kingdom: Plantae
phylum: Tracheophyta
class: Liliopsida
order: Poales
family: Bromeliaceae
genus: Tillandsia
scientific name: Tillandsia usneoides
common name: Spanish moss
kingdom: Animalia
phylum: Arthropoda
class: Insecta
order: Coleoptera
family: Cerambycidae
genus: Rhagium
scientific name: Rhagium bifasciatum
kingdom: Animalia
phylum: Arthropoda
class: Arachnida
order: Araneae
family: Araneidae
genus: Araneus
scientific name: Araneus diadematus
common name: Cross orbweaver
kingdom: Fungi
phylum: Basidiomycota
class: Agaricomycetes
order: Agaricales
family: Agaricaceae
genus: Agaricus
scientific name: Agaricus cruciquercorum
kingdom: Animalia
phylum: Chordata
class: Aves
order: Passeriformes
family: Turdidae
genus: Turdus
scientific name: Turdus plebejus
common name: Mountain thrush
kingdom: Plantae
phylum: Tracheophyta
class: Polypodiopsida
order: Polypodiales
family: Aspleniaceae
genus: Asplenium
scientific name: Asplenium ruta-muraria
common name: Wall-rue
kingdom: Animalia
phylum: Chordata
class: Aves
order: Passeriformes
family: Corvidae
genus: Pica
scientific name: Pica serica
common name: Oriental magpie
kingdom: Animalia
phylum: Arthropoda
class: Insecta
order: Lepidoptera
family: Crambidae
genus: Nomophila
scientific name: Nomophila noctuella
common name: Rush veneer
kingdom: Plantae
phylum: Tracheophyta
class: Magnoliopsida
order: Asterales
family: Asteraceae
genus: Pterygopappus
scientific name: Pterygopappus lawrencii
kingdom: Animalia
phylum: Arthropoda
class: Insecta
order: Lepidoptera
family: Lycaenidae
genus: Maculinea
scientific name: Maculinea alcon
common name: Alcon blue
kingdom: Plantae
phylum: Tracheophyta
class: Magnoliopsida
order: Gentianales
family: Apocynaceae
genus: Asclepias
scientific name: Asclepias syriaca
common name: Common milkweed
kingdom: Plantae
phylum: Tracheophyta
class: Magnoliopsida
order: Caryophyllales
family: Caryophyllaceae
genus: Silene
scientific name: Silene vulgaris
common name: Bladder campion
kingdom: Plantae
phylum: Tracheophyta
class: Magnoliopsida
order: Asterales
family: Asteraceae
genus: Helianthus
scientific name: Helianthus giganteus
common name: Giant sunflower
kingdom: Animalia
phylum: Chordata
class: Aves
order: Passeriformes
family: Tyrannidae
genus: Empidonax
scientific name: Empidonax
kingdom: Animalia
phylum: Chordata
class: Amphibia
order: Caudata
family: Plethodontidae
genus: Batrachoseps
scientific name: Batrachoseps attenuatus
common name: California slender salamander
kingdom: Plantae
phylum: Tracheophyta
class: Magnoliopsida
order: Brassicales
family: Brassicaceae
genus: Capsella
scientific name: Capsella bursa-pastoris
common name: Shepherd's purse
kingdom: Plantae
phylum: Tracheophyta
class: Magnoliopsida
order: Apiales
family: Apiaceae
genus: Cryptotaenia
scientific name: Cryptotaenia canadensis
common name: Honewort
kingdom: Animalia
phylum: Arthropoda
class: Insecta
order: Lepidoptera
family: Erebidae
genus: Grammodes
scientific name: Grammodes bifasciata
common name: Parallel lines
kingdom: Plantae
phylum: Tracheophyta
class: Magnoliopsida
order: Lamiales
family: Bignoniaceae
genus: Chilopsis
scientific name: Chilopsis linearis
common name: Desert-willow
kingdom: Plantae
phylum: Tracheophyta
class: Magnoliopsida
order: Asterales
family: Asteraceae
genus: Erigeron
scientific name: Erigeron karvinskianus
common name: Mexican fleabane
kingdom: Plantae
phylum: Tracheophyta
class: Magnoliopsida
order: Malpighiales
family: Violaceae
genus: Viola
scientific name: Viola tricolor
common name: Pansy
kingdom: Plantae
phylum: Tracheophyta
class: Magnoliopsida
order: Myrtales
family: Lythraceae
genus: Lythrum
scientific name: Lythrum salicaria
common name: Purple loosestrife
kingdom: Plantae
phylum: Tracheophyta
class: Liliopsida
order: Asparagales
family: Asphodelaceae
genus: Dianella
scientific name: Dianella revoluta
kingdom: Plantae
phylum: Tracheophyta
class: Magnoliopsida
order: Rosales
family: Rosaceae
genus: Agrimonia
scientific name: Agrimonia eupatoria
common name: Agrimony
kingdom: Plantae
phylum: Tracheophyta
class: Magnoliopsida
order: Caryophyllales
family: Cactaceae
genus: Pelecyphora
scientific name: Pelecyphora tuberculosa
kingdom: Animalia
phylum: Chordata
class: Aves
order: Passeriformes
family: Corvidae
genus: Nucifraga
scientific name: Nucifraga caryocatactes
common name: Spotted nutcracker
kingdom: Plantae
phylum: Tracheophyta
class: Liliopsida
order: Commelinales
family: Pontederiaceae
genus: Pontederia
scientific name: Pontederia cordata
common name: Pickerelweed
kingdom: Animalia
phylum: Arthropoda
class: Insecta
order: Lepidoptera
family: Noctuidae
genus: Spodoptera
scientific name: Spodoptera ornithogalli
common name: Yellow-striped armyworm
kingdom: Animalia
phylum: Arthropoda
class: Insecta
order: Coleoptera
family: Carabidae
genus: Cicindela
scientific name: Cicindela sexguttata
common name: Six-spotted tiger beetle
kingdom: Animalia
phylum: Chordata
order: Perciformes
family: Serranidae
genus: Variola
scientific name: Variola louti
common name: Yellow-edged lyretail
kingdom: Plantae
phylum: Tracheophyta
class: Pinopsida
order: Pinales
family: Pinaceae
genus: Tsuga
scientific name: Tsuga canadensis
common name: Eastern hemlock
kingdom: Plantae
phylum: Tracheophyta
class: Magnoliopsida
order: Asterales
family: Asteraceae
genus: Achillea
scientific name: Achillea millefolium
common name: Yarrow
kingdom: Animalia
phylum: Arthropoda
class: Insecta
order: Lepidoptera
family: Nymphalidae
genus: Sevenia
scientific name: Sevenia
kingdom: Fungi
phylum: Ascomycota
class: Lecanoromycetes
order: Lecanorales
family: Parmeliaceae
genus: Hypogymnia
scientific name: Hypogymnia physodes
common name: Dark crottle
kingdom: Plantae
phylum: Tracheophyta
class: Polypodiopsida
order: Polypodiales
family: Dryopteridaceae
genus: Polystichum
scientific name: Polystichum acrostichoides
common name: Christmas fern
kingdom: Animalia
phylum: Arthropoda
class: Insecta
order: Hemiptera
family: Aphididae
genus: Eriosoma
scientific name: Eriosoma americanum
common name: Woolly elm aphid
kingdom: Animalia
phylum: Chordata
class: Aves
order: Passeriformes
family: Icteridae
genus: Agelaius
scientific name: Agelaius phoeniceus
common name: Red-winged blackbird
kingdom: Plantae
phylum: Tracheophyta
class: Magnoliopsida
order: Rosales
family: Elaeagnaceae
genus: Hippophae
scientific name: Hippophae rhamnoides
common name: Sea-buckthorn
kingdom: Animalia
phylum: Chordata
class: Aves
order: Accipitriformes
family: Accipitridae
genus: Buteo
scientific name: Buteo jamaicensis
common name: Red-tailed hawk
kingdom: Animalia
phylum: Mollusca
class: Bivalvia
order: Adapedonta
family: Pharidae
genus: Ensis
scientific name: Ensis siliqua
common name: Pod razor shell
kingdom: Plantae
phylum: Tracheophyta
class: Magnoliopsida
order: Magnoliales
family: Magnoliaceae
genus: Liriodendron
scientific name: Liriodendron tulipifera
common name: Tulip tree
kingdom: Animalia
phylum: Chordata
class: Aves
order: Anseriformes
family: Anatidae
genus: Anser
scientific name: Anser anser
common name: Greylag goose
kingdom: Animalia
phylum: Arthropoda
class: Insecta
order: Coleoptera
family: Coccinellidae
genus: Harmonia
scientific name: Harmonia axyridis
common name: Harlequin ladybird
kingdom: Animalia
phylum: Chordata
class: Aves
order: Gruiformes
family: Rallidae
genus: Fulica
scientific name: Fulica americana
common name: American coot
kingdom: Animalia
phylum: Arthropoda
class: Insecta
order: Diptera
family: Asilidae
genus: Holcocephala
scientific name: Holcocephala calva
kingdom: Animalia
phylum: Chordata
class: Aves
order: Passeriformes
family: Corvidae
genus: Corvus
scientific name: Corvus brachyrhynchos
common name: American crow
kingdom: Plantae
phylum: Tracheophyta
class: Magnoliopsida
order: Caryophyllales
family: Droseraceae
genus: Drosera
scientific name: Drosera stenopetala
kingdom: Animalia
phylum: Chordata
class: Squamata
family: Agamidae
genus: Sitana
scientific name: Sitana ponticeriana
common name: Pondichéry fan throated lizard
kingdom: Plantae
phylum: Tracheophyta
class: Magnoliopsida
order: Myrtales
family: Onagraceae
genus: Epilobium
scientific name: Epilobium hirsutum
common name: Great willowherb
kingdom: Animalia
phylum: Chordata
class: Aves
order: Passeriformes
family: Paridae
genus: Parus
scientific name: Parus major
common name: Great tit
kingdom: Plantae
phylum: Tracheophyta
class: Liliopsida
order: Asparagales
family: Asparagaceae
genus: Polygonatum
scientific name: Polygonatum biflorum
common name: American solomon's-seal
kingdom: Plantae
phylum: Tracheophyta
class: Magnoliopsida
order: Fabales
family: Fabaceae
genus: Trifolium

- - - - - - -

### [EXERCISE]
Return, word for word, the lines of the listing above that run from its first line through the line containing "order: Agaricales", including both of those lines and nothing else.

### [THE COMPLETED TASK]
kingdom: Plantae
phylum: Tracheophyta
class: Liliopsida
order: Poales
family: Bromeliaceae
genus: Tillandsia
scientific name: Tillandsia usneoides
common name: Spanish moss
kingdom: Animalia
phylum: Arthropoda
class: Insecta
order: Coleoptera
family: Cerambycidae
genus: Rhagium
scientific name: Rhagium bifasciatum
kingdom: Animalia
phylum: Arthropoda
class: Arachnida
order: Araneae
family: Araneidae
genus: Araneus
scientific name: Araneus diadematus
common name: Cross orbweaver
kingdom: Fungi
phylum: Basidiomycota
class: Agaricomycetes
order: Agaricales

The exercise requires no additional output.